Concise History of Mathematics - D.J.Struik

  • 1st ed. 1948, 4th revised and updated 1987, 6th reprint New York 2020

“Mathematicians grow very old; it is a healthy profession. The reason you live long is that you have pleasant thoughts. Math and physics are very pleasant things to do.” [“Mathematicians age a lot; it’s a very healthy profession. The reason you live long is that you have pleasant thoughts. Mathematics and physics are very pleasant things to do.”] Dirk Jan Struik (1894-2000)

Few men can boast of having spanned three centuries like Dirk Struik. He was born in the Netherlands in September 1894 and passed away in the United States in October 2000, at the ripe old age of 106, after celebrating: the dawn of the new millennium, eighty years of teaching and research on two continents as a mathematician and historian of science, and a lifetime of political and social engagement as an ideologue of the Dutch Communist Party and co-founder of the U.S.-based neo-Marxist journal “Science & Society.” After finishing his PhD, he went to Prague and married Czech mathematician Saly Ruth Ramler (first woman to obtain a doctorate from Univ. Carolina, in 1922!) The couple worked and taught in Holland(Leiden), Italy(Rome), Germany(Göttingen), the U.S. (Boston), collaborating with Jan Schouten, Tullio Levi Civita, Richard Courant and Norbert Wiener, and turned down generous offers to transfer to the Univ. of Moscow.

Persecuted by the U.S. government in the 1950s for his political views, he was banned from teaching for five years. But with the dark age of McCarthyism over, MIT had to give him back his professorship and full professorial salaries. He retired as professor emeritus after 34 years at MIT Boston, continuing to give lectures and lectures until he was 101, and finally published his last paper at the tender age of 102.
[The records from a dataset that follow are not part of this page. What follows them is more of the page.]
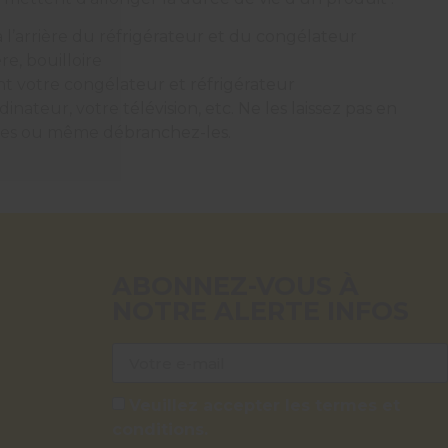
à l’arrière du réfrigérateur et du congélateur
re, bouilloire
t votre congélateur et réfrigérateur
nateur, votre télévision, etc. Ne les laissez pas en
-les ou même débranchez-les.
ABONNEZ-VOUS À
NOTRE ALERTE INFOS
Veuillez accepter les termes et
conditions.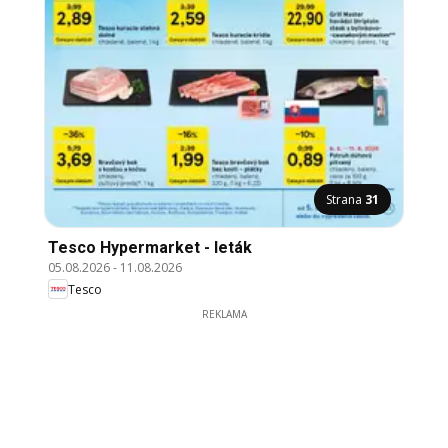
Strana
31
Tesco Hypermarket - leták
05.08.2026
-
11.08.2026
Tesco
REKLAMA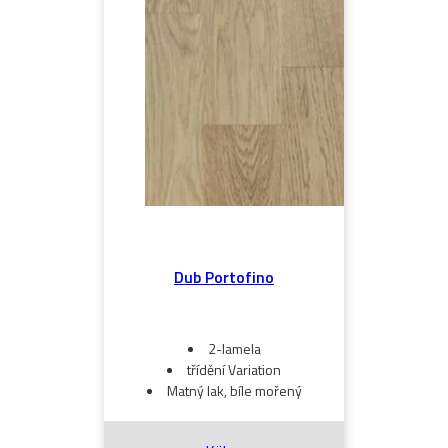
Dub Portofino
2-lamela
třídění Variation
Matný lak, bíle mořený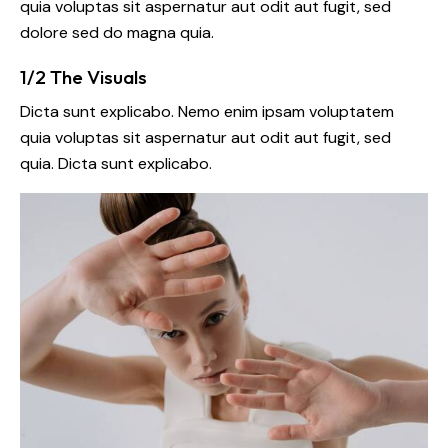
quia voluptas sit aspernatur aut odit aut fugit, sed
dolore sed do magna quia.
1/2 The Visuals
Dicta sunt explicabo. Nemo enim ipsam voluptatem
quia voluptas sit aspernatur aut odit aut fugit, sed
quia. Dicta sunt explicabo.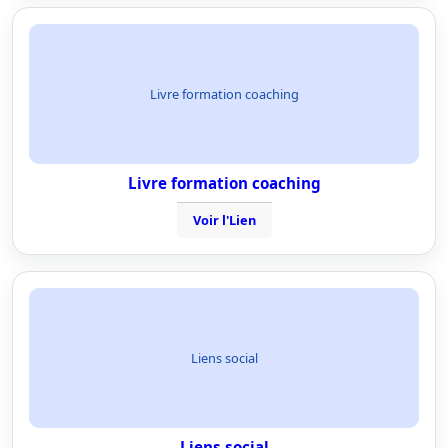
Livre formation coaching
Livre formation coaching
Voir l'Lien
Liens social
Liens social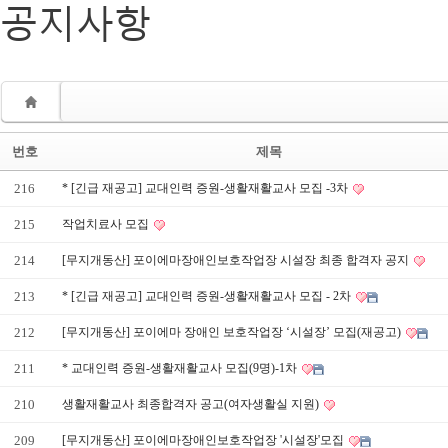
공지사항
번호
제목
216
* [긴급 재공고] 교대인력 증원-생활재활교사 모집 -3차
215
작업치료사 모집
214
[무지개동산] 포이에마장애인보호작업장 시설장 최종 합격자 공지
213
* [긴급 재공고] 교대인력 증원-생활재활교사 모집 - 2차
212
[무지개동산] 포이에마 장애인 보호작업장 ‘시설장’ 모집(재공고)
211
* 교대인력 증원-생활재활교사 모집(9명)-1차
210
생활재활교사 최종합격자 공고(여자생활실 지원)
209
[무지개동산] 포이에마장애인보호작업장 '시설장'모집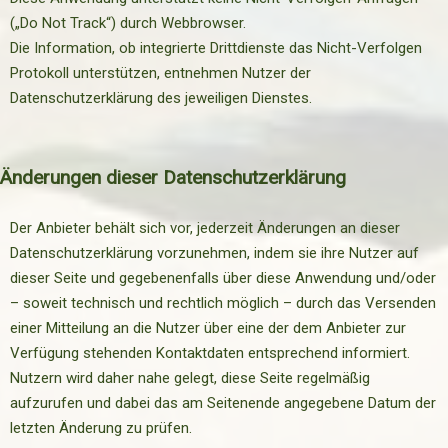
(„Do Not Track“) durch Webbrowser.
Die Information, ob integrierte Drittdienste das Nicht-Verfolgen
Protokoll unterstützen, entnehmen Nutzer der
Datenschutzerklärung des jeweiligen Dienstes.
Änderungen dieser Datenschutzerklärung
Der Anbieter behält sich vor, jederzeit Änderungen an dieser
Datenschutzerklärung vorzunehmen, indem sie ihre Nutzer auf
dieser Seite und gegebenenfalls über diese Anwendung und/oder
– soweit technisch und rechtlich möglich – durch das Versenden
einer Mitteilung an die Nutzer über eine der dem Anbieter zur
Verfügung stehenden Kontaktdaten entsprechend informiert.
Nutzern wird daher nahe gelegt, diese Seite regelmäßig
aufzurufen und dabei das am Seitenende angegebene Datum der
letzten Änderung zu prüfen.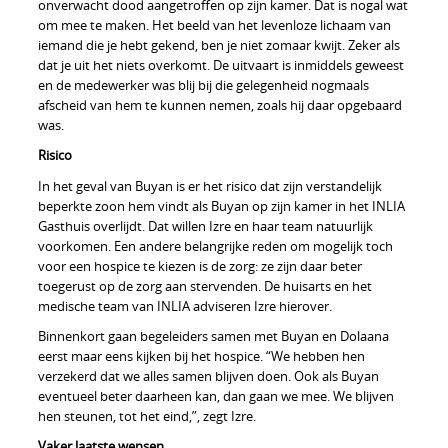
onverwacht dood aangetroffen op zijn kamer. Dat is nogal wat
om mee te maken. Het beeld van het levenloze lichaam van
iemand die je hebt gekend, ben je niet zomaar kwijt. Zeker als
dat je uit het niets overkomt. De uitvaart is inmiddels geweest
en de medewerker was blij bij die gelegenheid nogmaals
afscheid van hem te kunnen nemen, zoals hij daar opgebaard
was.
Risico
In het geval van Buyan is er het risico dat zijn verstandelijk
beperkte zoon hem vindt als Buyan op zijn kamer in het INLIA
Gasthuis overlijdt. Dat willen Izre en haar team natuurlijk
voorkomen. Een andere belangrijke reden om mogelijk toch
voor een hospice te kiezen is de zorg: ze zijn daar beter
toegerust op de zorg aan stervenden. De huisarts en het
medische team van INLIA adviseren Izre hierover.
Binnenkort gaan begeleiders samen met Buyan en Dolaana
eerst maar eens kijken bij het hospice. “We hebben hen
verzekerd dat we alles samen blijven doen. Ook als Buyan
eventueel beter daarheen kan, dan gaan we mee. We blijven
hen steunen, tot het eind,”, zegt Izre.
Vaker laatste wensen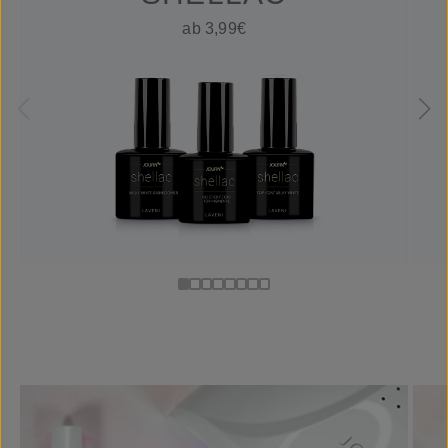
ab 3,99€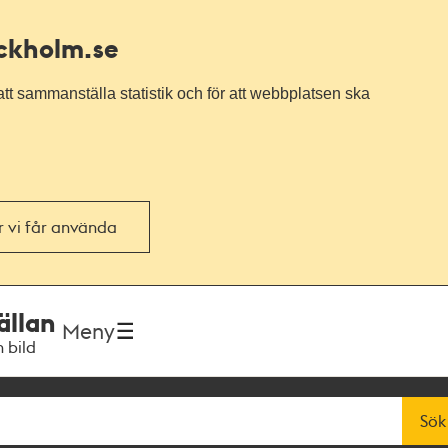
ockholm.se
tt sammanställa statistik och för att webbplatsen ska
or vi får använda
ällan
Meny
h bild
Sök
After the due introduction on the author’s fascinating history, let us return to the piece. The volume first appeared in 1948 and continually reprinted, it is now a best seller and a timeless classic in the history of thought. The latest edition revised and updated by the author is the fourth from 1987; the one I have in my hand is from 2020. One virtue of the volume is clear in its title (“Concise History”), the treatment is clear, concise and well written, and in about 200 pages it tells everything essential to know about the subject. Certainly the specialist with a professional interest in the history of the discipline must also consult other sources, such as the nearly 1,000 pages of Victor Katz’s “History of Mathematics,” the more than 1,500 pages of Morris Kline’s ponderous volumes of “History of Mathematical Thought,” the 650 in the 3rd ed. of Boyer and Merzbach’s History. But this historical summary describes the major trends in the development of all fields of mathematics from the earliest available records in prehistory to the mid-20th century, and is therefore most useful to anyone with an interest in the subject. The author traces the ideas and techniques developed in Egypt, Babylon, China, and Arabia, examining manuscripts such as the Egyptian Rhind papyrus, the Ten Classics of China, and the Siddhanta of India. He considers Greek and Roman developments from their beginnings in Ionian rationalism to the fall of Constantinople; covers medieval European ideas and Renaissance trends; analyzes seventeenth- and eighteenth-century contributions; and offers an illuminating exposition of nineteenth-century concepts. Every major figure in the history of mathematics is covered: Euclid, Archimedes, Diophantine, Omar Khayyam, Boethius, Fermat, Pascal, Newton, Leibniz, Fourier, Gauss, Riemann, Cantor, and many others. A concise discussion of set theory, the influence of relativity and quantum theory, tensor calculus, Lebesgue integral, calculus of variations, and other important ideas and concepts is provided. The book concludes with the beginning of the computer age and the seminal work of von Neumann, Turing, Wiener, and others. Another merit of the volume is its very honest price, in bookstores at €8-9, ebook online at about €6, within reach of the most modest budget, thanks to the ever-well-deserving Dover Publications of New York.